Un bouleversement sur le plan militaire

« L’escalade en Ukraine marque définitivement un changement de paradigme militaire », analyse le général Dominique Trinquand. L’escalade en Ukraine confirme ce que l’état-major des armées répète ces derniers mois. La France doit désormais accélérer sa préparation à des « conflits de haute intensité », contre des États ayant des moyens militaires similaires, ce qui impliquerait de lourdes pertes humaines. Les armées n'y seraient pas suffisamment préparées alors qu'elles ne mènent depuis vingt ans que des opérations de maintien de la paix ou de contre-insurrection, comme au Sahel.

« Depuis 1990, les armées françaises n’ont eu de cesse de financer leur modernisation par la réduction des effectifs et du nombre de plateformes », relevait un rapport de l’IFRI (Institut français des relations internationales).
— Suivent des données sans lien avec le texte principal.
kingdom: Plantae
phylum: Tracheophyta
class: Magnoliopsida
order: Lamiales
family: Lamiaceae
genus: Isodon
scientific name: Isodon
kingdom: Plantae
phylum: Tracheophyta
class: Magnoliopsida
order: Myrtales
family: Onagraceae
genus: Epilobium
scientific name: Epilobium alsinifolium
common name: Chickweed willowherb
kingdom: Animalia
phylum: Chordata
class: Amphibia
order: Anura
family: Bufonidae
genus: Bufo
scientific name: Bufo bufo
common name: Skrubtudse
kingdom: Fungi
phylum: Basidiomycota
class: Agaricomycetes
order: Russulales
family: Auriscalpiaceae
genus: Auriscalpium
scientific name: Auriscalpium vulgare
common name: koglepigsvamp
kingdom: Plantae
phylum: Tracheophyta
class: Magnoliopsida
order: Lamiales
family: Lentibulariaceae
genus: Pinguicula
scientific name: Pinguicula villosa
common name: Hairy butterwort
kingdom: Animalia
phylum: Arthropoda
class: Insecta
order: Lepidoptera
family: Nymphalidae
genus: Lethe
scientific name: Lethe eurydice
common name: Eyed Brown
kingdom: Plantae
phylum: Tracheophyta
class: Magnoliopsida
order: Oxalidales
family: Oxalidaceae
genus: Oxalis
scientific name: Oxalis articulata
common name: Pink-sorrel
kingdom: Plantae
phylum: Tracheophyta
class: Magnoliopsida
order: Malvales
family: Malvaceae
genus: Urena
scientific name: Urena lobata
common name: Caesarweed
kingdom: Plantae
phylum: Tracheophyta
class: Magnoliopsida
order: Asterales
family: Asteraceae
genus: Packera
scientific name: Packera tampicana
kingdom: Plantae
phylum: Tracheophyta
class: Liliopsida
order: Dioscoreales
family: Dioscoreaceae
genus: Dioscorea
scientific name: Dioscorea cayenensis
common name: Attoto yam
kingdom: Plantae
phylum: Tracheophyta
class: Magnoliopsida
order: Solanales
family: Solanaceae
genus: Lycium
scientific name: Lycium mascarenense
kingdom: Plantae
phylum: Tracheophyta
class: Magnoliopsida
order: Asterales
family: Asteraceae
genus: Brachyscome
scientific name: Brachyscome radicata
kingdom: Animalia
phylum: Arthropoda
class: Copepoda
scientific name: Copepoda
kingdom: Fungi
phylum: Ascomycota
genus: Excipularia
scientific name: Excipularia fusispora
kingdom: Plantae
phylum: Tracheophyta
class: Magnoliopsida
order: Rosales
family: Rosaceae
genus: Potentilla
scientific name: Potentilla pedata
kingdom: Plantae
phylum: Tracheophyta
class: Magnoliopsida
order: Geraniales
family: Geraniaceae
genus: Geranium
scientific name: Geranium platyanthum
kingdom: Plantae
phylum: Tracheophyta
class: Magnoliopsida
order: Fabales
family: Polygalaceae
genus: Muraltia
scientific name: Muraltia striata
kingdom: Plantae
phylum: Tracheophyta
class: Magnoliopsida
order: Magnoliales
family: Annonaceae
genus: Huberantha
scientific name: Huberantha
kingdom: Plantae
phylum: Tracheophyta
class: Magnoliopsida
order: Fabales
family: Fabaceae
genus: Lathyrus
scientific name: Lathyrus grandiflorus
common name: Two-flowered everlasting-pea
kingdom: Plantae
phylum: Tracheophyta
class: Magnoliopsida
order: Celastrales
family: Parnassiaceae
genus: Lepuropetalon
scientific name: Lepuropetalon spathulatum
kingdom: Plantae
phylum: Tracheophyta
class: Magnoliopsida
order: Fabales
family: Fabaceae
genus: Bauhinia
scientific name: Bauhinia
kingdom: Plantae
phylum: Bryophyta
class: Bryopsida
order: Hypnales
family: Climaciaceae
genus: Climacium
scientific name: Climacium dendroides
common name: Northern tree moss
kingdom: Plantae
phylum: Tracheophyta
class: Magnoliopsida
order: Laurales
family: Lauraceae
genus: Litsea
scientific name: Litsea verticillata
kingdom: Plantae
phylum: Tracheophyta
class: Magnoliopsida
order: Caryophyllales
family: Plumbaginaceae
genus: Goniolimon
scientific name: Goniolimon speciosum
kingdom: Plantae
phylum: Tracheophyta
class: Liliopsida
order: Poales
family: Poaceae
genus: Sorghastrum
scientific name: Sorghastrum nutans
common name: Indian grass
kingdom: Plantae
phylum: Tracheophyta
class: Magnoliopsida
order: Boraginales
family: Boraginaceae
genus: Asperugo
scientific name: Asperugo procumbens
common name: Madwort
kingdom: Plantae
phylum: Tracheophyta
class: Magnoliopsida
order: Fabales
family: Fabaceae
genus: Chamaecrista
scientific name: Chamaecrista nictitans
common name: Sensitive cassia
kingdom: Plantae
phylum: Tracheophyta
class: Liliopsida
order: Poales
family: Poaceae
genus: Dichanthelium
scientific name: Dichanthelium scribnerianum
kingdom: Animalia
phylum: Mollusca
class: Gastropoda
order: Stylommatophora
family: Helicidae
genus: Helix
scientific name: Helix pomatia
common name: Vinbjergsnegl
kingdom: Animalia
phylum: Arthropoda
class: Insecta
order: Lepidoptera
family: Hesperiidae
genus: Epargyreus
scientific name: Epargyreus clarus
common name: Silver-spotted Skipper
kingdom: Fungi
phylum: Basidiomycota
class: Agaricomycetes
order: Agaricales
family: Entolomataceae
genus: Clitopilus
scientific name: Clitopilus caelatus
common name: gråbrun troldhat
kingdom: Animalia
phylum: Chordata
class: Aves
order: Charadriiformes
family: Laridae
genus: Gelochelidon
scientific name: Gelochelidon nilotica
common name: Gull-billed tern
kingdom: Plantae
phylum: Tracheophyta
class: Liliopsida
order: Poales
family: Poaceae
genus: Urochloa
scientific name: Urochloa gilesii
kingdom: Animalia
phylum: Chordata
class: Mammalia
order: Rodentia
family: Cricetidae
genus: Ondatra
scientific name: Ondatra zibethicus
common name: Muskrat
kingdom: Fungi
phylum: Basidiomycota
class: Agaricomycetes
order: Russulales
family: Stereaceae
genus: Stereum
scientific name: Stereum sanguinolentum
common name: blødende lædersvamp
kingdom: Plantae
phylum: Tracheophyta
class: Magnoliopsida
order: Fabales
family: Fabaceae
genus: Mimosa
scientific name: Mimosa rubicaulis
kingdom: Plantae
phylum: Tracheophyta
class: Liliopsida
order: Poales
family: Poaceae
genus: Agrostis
À titre d'exemple, les militaires qui ont rédigé ce rapport constataient que la France ne disposerait que de 200 chars de batailles en 2030, quand elle en avait 1 349 en 1991. Un rapport parlementaire publié ce mardi 22 février préconise un « effort financier immédiat », notamment pour « remettre les stocks français de munitions à niveau ». Pour cette seule dépense, il manquerait 6 ou 7 milliards d’euros selon les parlementaires. Ce qui implique des choix budgétaires cornéliens.

Un risque accru de cyberattaques

Les Occidentaux s'inquiètent de la possibilité de cyber attaques, en réponse aux sanctions infligées à des banques et des parlementaires russes. Le système de supervision bancaire européen a appelé les banques européennes à renforcer leur vigilance face aux risques de cyberattaques dans le cadre de l'escalade de la crise russo-ukrainienne, selon François Villeroy de Galhau, le gouverneur de la Banque de France.

Ces dernières semaines, les autorités occidentales sonnent le tocsin. « Bien que nous ne soyons pas au courant d’une attaque spécifique visant les organisations britanniques ayant un lien avec ce qu’il se passe en Ukraine, il existe un schéma historique de cyberattaques en Ukraine avec des conséquences internationales », a alerté Centre national britannique sur la cybersécurité, selon Reuters. Cette guerre cyber est particulièrement vive en Ukraine, où plusieurs ministères ukrainiens ont à nouveau été ciblés par des attaques, ce mercredi 23 février.